PROBLEM DETAILS - Print the records below exactly, and do not carry over any picture.

====== SUPPLIED DATA

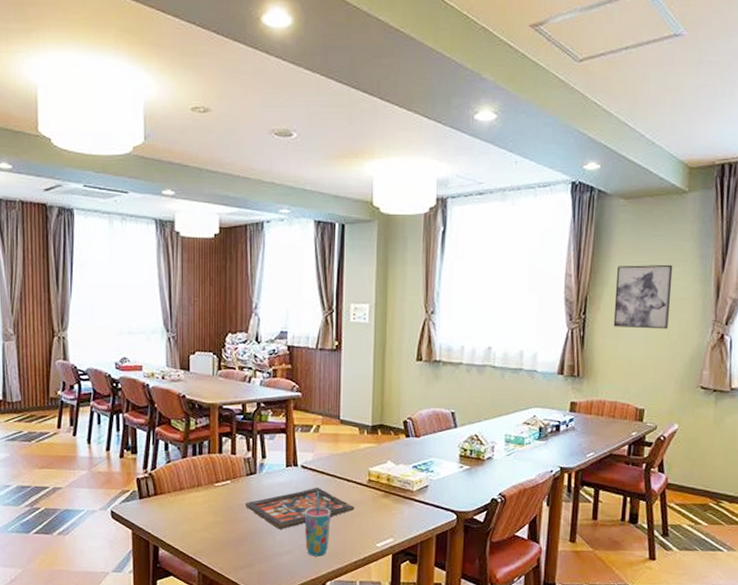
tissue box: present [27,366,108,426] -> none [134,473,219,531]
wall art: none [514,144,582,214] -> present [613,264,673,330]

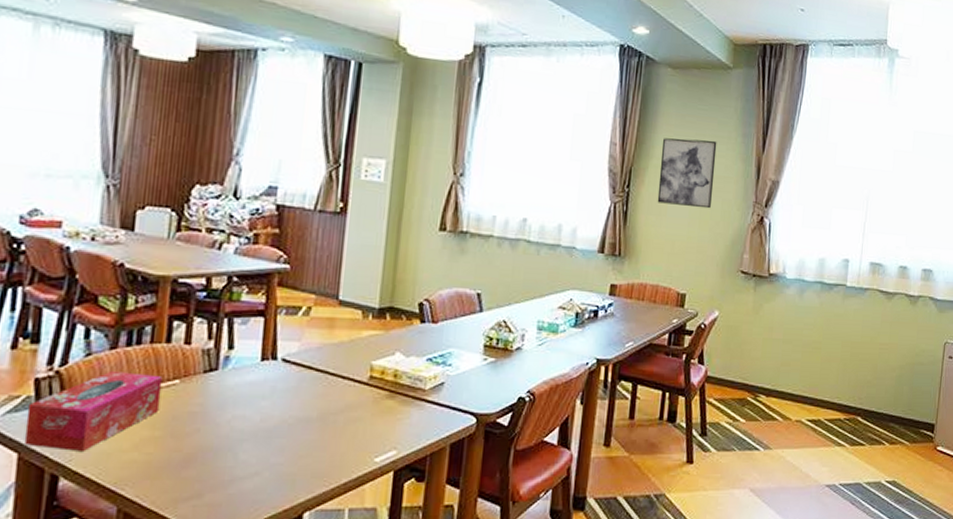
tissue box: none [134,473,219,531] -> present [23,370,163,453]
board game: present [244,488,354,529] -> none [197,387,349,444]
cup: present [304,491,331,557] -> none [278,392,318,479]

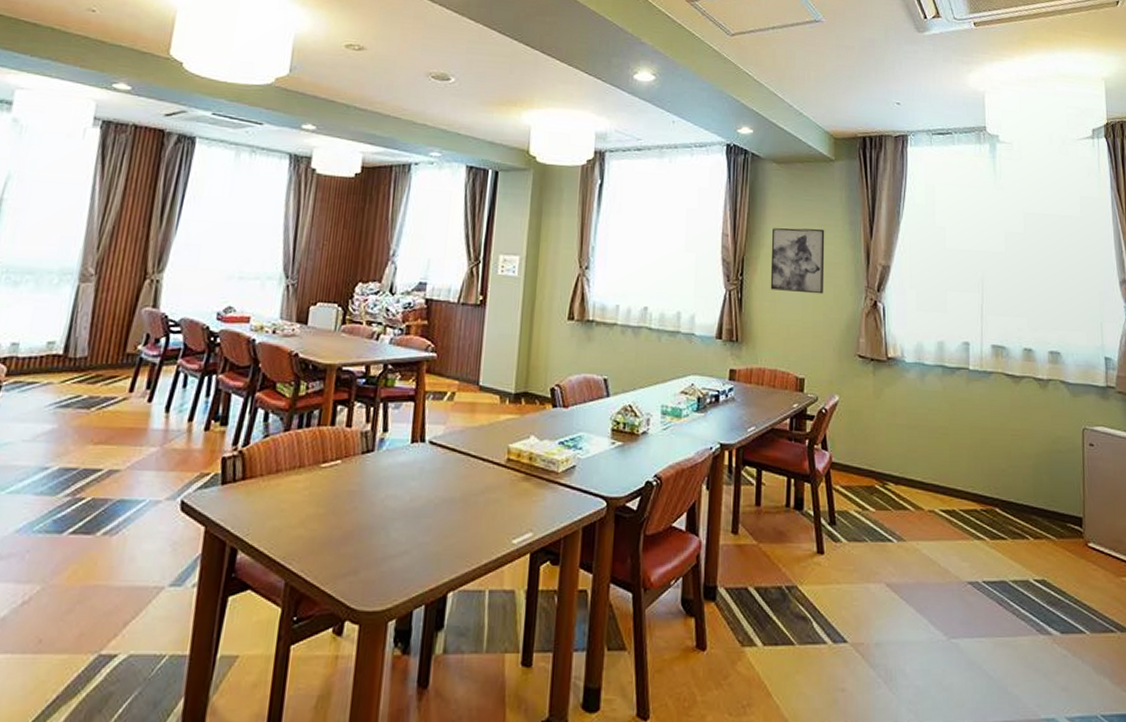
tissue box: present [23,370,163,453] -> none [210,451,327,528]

============

RESULT -
tissue box: present [27,366,108,426] -> none [134,473,219,531]
wall art: none [514,144,582,214] -> present [613,264,673,330]

tissue box: none [134,473,219,531] -> present [23,370,163,453]
board game: present [244,488,354,529] -> none [197,387,349,444]
cup: present [304,491,331,557] -> none [278,392,318,479]

tissue box: present [23,370,163,453] -> none [210,451,327,528]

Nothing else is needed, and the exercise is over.